I don't think it's worth it for most people, since it lowers your available credit. Having credit available to you is a financial asset. By using these strategies you get cash out of the asset but lose future potential credit. Don't underestimate how valuable credit can be. I would only suggest even THINKING about this if you already have at least $20,000 in savings and investments available for immediate withdrawal at any time.

3/02/2006 11:31 PM  
Anonymous Tim said...

Any drop in your credit score from getting a new card is temporary. A lot of people worry about this...but it's really not a big deal unless you carry a lot of debt on a credit card that charges interest based on a frequently updated credit score. Anyway, best of luck to ya with that. Be careful card companies are sneaky.

3/02/2006 11:51 PM  
Blogger Nick said...

As Tim mentions, the credit score drop for getting a new card is temporary, and you'll recover from it pretty quickly. What you won't recover from quickly is the drop due to your high card utilization. Since you'll only be paying back the minimum each month (I'm guessing 2%), you'll be at over 80% utilization on that card for the entire 0% APY period. If you're planning to play the 0% balance transfer game, just make sure you don't actually need credit for the entire time you're playing (plus a few months to be safe).
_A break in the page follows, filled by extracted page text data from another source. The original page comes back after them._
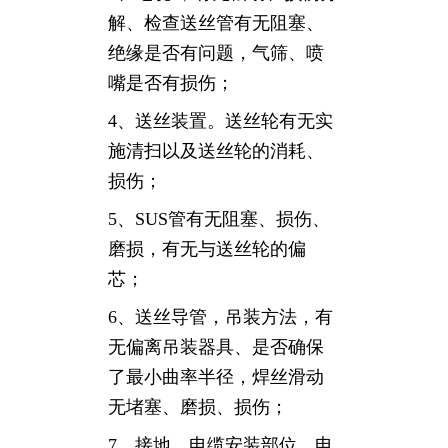
解、检查送丝管有无阻塞、
绝缘是否有问题，气筛、喷
嘴是否有损伤；
4、送丝装置。送丝轮有无实
施清扫以及送丝轮的消耗、
损伤；
5、SUS管有无阻塞、损伤、
磨损，有无与送丝轮的偏
芯；
6、送丝导管，吊装方法，有
无偏离吊装器具、是否确保
了最小曲率半径，焊丝滑动
无堵塞、磨损、损伤；
7、接地，电缆安装部位，电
As Stacy mentions, if you have more cards, that will help offset this. Or you can just go for broke, get a BUNCH of 0% balance transfers on several cards at the same time, and watch your credit score plummet to about 9 for a year or so!

3/03/2006 9:16 AM  
Anonymous Debt Hater said...

I've read about this too. I'm in too much cc debt to try it, but it still doesn't sound like it's worth it. Even if you put $10G in a high interest account at 4.25%, in a year you wouldn't accumlate the full $425 because you'd have to make minimum payments the whole time -- essentially just giving the money back little by little, decreasing the amount you have to draw interest from. It doesn't seem worth the hit on your credit score.

3/03/2006 6:54 PM  
Blogger RS said...

See why this is so many opinions on both sides of the fence here. Sounds like it is not as easy as I thought it would be, I will have to consider this a little longer.

3/04/2006 12:26 AM  
Anonymous CreditOwner said...

Basically you are right, but you have to watch out your credit score (as u know it influences many sides of ur life, as auto and home insurance and even your work status) and watch the card limit!!!